With the focus on Boko Haram's recent rampages and the kidnappings in the northeast, Abuja has lost the highly coveted spotlight of its hosting the World Economic Forum on Africa conference this week. This is a perilous moment for the government, which already faces significant challenges. By initially diminishing the kidnapping, the government lost support among precisely the people it should help and needs to leverage against Boko Haram's narrative of death and destruction in the name of fighting oppression. If the government now overreacts with heavy-handed military and law enforcement actions that fail to discriminate between Boko Haram and the people it terrorizes, it will continue to lose domestic and foreign support, in addition to the damage done by this latest kidnapping.
The mass kidnapping has revealed the need for a regional strategy to properly address the growing threat of Boko Haram. The group has killed thousands of people through bombings, shootings, and stabbings for several years now. Fears of escalating the conflict through a significant coordinated response are, from a counterterrorism and law enforcement perspective, misplaced since Boko Haram has already escalated its violence and continues to do so.
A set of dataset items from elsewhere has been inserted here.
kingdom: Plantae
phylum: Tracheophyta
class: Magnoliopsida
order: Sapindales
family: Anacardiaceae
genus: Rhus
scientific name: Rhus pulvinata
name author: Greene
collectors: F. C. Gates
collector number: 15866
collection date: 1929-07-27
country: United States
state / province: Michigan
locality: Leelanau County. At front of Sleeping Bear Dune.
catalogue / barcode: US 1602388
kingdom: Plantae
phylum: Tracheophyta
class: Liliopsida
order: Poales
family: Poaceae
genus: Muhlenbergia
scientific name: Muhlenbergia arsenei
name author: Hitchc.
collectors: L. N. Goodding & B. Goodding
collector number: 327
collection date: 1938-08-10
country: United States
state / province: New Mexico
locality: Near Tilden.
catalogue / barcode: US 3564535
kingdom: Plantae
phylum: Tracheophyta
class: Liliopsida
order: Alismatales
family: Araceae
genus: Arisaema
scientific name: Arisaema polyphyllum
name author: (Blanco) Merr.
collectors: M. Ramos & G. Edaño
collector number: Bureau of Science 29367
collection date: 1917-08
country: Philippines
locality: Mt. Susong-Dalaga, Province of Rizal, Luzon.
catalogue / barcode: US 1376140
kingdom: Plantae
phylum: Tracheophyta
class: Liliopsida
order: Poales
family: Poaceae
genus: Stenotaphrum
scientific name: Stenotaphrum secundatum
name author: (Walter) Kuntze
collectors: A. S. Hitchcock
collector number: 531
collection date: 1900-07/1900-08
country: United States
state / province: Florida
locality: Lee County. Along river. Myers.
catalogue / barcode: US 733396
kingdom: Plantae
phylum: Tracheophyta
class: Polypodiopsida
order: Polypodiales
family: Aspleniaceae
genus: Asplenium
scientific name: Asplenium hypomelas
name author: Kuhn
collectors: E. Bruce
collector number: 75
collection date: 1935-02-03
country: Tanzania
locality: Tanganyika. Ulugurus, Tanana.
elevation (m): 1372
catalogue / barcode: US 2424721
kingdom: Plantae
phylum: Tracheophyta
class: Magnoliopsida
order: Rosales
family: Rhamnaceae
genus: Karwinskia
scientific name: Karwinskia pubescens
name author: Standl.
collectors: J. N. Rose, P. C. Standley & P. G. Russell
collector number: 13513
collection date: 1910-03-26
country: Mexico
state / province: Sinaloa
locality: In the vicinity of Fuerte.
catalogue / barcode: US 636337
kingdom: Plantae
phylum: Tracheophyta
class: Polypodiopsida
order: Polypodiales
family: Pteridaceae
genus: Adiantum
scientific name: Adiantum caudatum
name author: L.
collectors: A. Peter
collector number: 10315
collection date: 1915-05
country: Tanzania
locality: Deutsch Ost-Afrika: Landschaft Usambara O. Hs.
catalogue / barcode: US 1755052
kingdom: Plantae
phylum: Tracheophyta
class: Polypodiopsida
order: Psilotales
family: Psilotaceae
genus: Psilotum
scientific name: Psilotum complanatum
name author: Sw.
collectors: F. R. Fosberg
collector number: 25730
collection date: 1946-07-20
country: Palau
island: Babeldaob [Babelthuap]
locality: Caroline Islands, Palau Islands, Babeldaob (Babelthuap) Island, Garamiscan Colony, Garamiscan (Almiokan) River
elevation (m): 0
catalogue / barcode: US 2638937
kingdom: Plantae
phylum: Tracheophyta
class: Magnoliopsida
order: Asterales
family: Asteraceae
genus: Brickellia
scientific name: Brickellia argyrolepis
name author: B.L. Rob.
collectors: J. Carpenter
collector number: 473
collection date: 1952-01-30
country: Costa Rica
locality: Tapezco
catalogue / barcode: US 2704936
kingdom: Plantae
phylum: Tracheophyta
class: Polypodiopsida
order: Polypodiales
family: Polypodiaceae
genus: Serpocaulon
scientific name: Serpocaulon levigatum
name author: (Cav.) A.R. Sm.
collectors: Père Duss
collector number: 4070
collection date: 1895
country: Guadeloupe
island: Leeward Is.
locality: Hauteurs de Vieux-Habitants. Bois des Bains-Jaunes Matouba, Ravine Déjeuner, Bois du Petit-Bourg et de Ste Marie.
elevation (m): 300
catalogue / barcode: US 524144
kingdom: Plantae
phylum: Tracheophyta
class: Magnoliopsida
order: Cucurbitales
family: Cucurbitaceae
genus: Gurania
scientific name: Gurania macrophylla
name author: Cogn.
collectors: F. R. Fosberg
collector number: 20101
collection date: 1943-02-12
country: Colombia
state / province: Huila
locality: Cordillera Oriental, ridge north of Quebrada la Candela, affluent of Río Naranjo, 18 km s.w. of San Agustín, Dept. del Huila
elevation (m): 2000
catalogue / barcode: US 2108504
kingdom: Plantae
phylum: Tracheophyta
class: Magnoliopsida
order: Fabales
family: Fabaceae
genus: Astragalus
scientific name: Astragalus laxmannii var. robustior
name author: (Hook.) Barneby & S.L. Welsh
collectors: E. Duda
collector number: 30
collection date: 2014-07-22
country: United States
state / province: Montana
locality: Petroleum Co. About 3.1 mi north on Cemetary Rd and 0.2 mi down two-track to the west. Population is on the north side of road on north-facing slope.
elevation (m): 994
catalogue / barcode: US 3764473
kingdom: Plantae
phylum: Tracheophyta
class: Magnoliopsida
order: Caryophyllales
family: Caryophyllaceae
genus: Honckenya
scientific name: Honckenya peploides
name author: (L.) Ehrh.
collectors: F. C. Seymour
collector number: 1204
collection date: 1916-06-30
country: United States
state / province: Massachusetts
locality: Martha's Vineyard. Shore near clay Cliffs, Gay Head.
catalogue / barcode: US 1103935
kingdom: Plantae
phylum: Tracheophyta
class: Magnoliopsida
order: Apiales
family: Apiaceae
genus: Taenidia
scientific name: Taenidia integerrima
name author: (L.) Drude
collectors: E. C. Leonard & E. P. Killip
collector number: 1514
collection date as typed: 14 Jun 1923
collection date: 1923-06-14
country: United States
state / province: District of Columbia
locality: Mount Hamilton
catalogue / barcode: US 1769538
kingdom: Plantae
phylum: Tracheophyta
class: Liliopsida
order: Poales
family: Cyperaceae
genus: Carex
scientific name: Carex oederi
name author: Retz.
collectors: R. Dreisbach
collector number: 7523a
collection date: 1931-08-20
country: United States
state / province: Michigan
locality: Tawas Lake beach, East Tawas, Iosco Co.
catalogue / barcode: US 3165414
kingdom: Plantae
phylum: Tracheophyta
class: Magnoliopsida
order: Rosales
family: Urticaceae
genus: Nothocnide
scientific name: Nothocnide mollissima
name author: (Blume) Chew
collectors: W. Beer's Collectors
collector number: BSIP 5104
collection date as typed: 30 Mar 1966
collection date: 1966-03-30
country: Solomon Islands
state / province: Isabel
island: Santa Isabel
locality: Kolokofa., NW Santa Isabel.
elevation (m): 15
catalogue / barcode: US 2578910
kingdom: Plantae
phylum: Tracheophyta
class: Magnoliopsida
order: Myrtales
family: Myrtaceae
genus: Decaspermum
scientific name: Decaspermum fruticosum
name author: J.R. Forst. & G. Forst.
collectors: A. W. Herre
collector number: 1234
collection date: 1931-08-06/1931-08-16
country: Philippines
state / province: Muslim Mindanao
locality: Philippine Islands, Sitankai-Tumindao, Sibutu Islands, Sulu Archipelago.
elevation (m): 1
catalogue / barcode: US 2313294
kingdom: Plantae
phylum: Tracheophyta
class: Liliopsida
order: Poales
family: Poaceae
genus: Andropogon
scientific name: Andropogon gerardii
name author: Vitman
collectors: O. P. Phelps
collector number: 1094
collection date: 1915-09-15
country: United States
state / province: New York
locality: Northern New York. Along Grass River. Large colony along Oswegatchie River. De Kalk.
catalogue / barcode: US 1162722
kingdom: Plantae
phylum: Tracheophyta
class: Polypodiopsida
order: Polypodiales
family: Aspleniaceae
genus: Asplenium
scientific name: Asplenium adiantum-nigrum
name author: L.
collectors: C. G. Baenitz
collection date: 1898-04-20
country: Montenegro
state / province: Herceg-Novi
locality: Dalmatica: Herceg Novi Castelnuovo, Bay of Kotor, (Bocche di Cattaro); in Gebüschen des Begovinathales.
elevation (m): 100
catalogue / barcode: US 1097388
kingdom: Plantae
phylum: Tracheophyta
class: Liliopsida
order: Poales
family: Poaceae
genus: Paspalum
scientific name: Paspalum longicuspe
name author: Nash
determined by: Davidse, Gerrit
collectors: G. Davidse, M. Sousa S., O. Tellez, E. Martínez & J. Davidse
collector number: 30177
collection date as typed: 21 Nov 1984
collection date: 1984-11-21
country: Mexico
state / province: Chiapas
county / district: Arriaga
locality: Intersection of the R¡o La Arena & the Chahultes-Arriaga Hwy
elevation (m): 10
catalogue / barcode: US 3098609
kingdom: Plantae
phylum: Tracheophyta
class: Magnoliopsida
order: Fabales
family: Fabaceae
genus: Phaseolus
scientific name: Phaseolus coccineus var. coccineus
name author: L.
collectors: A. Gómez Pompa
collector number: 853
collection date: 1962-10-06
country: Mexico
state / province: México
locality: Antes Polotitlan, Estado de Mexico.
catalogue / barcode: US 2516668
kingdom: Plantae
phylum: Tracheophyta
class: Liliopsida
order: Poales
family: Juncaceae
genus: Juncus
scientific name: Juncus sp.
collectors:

Nigeria and its neighbours are unable to address this threat, and the group is making the most of this inability, with dangerous implications for not only the populations that are vulnerable but to regional stability and growth.
An effective international response could take the shape of military and law enforcement advisers of the sort now being sent by the US and UK to help find the kidnapped girls. But any effective response would need to be strategic and sustained, and not driven by any single crisis. Boko Haram has spent years destabilizing first the northern part of Nigeria and now the whole country and region, so expectations of a quick resolution via international response should be addressed in a comprehensive strategy. Such a strategy would also involve reforming Nigeria's police and security services so that they are able to proactively meet challenges while not creating new ones. The task of finding the kidnapped girls after more than three weeks is daunting, given the terrain and porous borders. The task of finally addressing the growing insurgency in Africa's largest economy is even more so.